DATA TO USE |
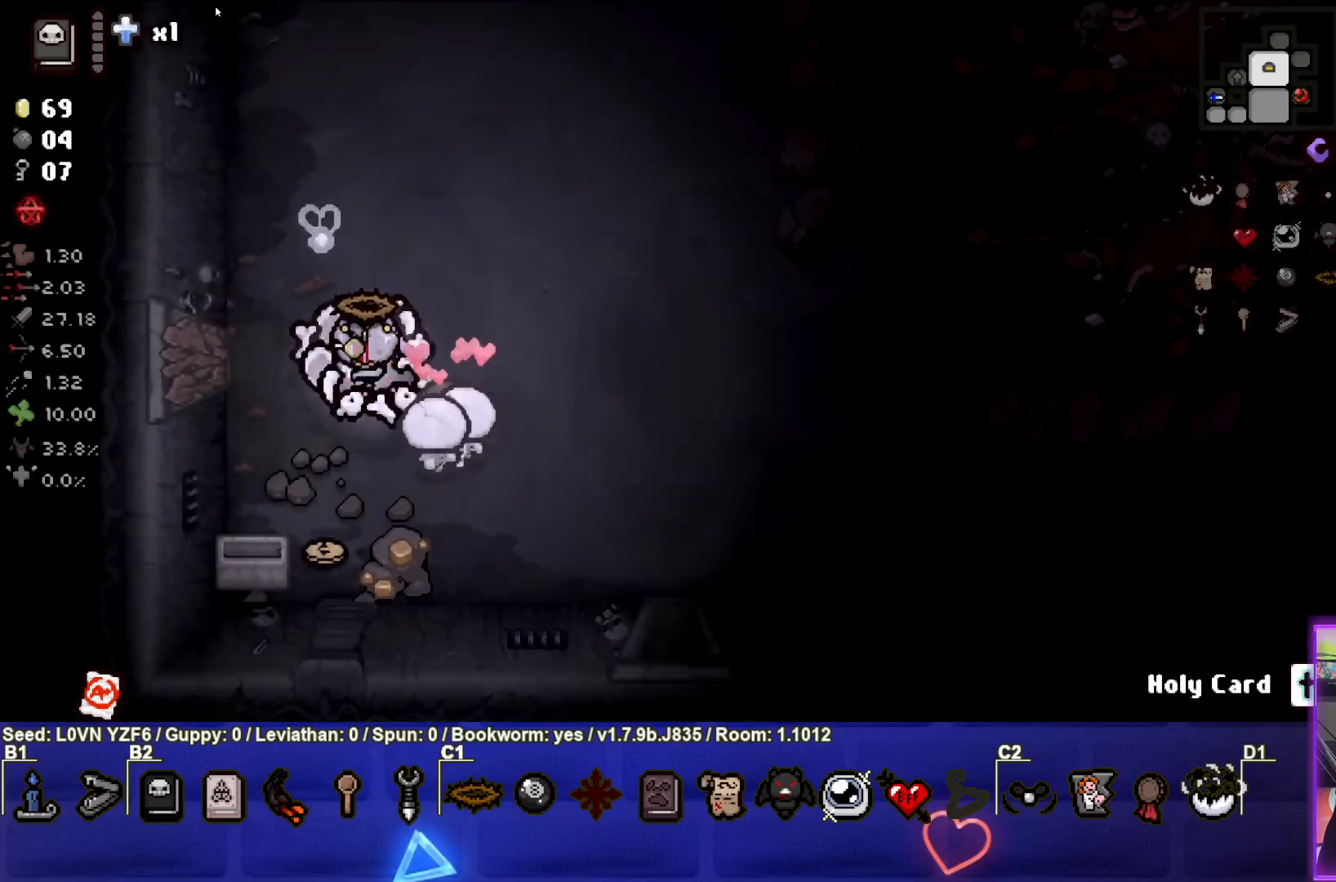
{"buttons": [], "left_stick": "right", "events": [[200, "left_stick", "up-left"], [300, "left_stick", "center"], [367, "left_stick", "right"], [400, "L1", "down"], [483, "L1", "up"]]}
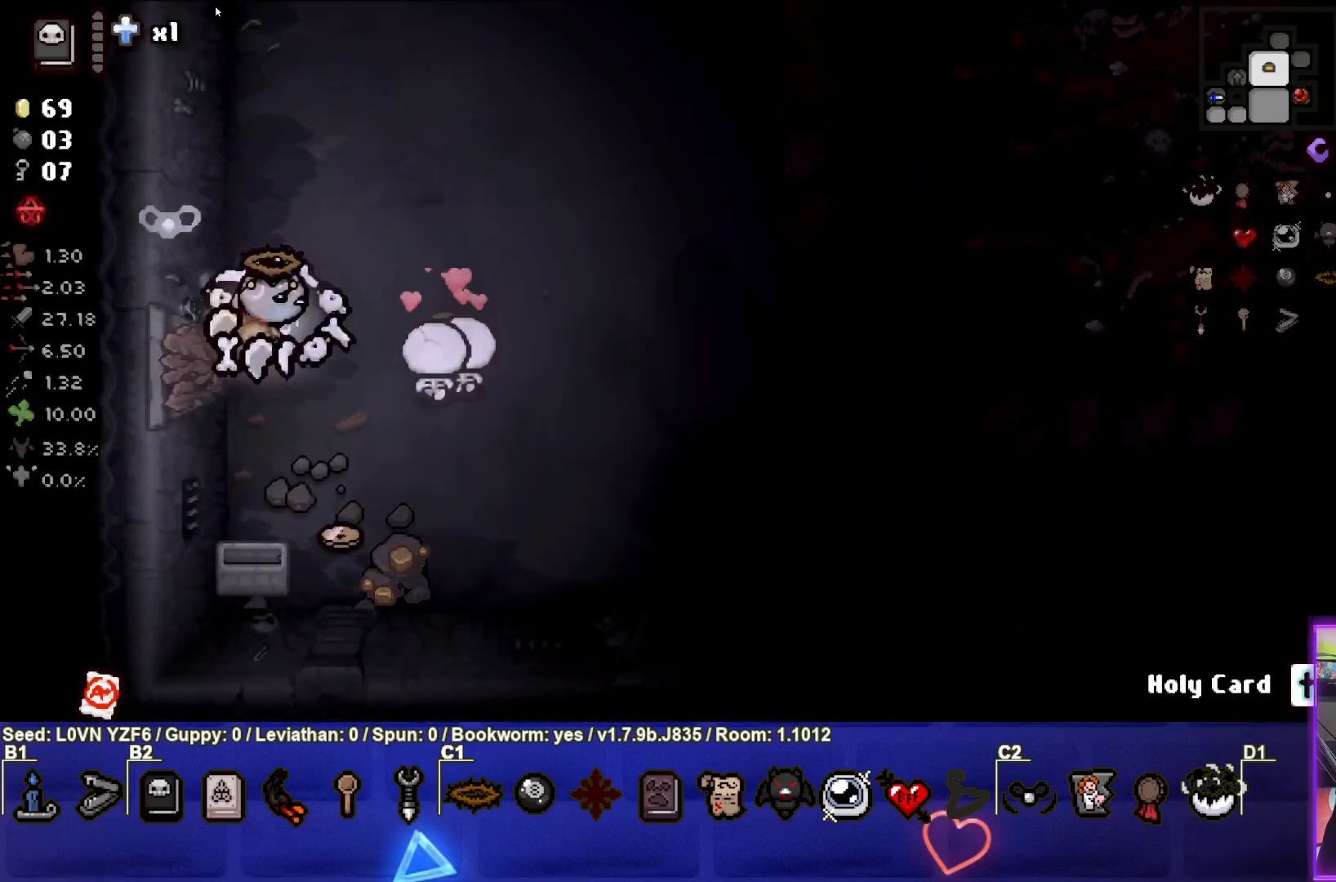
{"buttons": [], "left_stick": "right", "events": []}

--

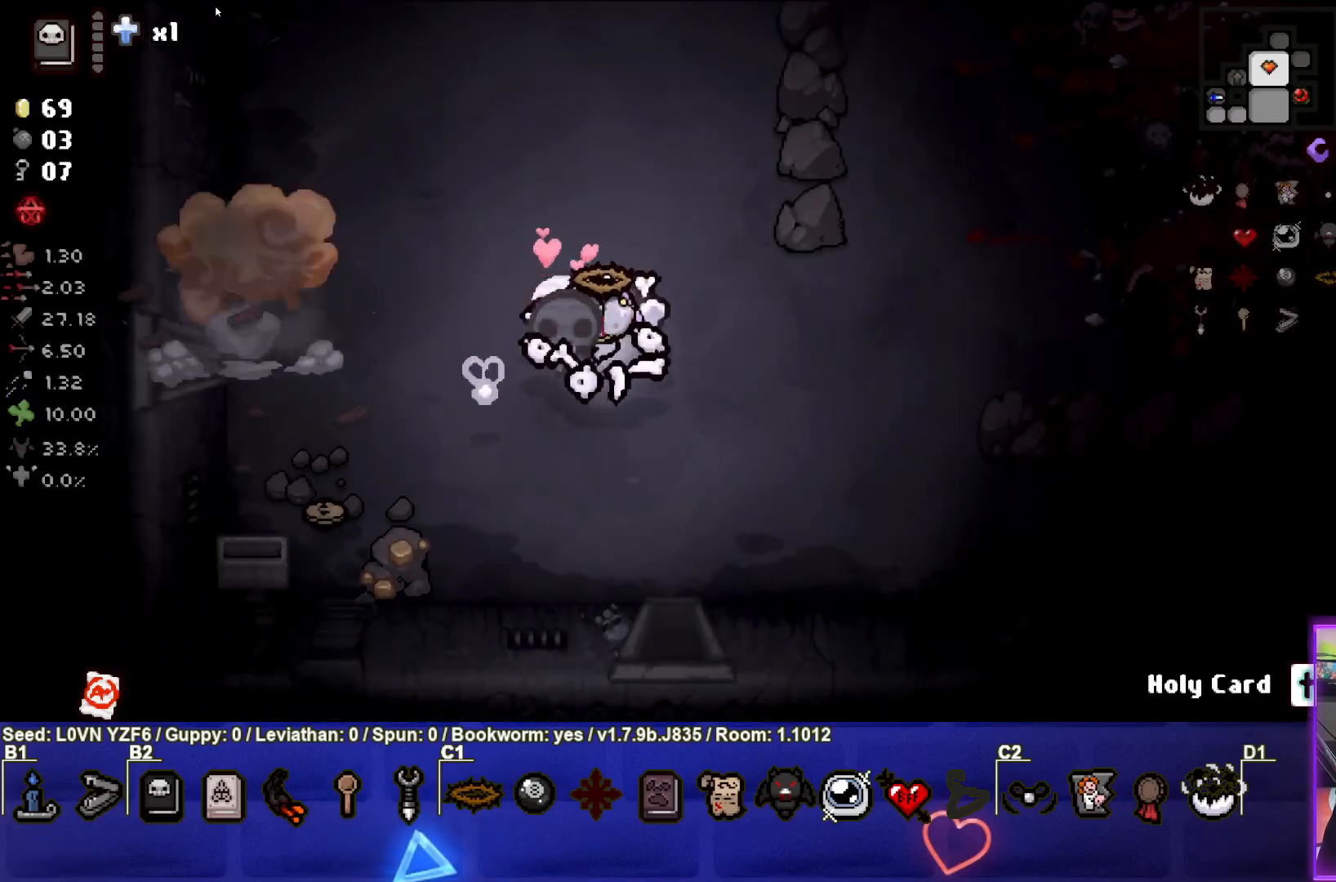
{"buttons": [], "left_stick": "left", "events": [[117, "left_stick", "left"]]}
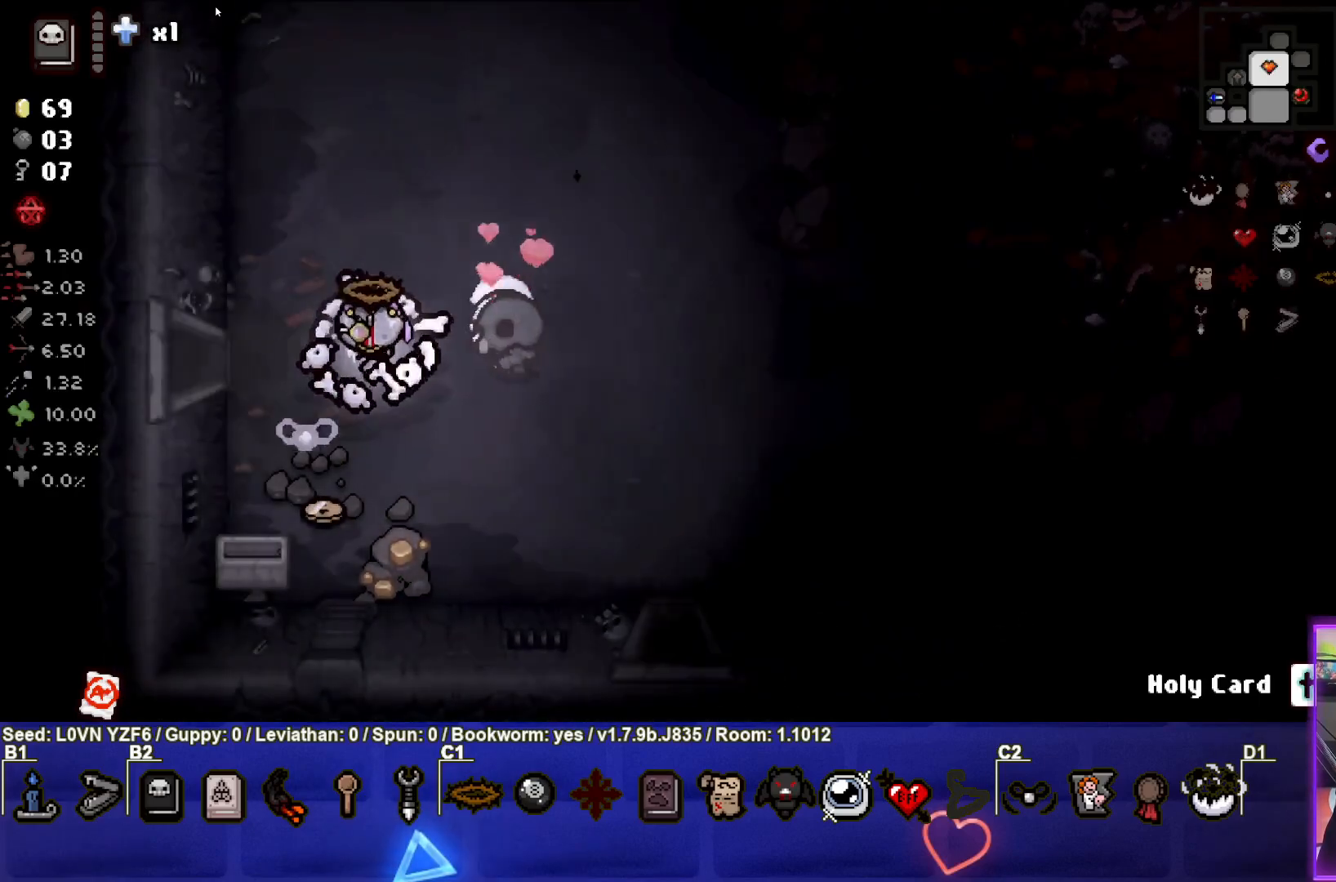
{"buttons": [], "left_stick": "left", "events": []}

WHAT YOU NEED TO DO |
Find the lines above that contain the word "right" and copy each one.

EXERCISE RESPONSE |
{"buttons": [], "left_stick": "right", "events": [[200, "left_stick", "up-left"], [300, "left_stick", "center"], [367, "left_stick", "right"], [400, "L1", "down"], [483, "L1", "up"]]}
{"buttons": [], "left_stick": "right", "events": []}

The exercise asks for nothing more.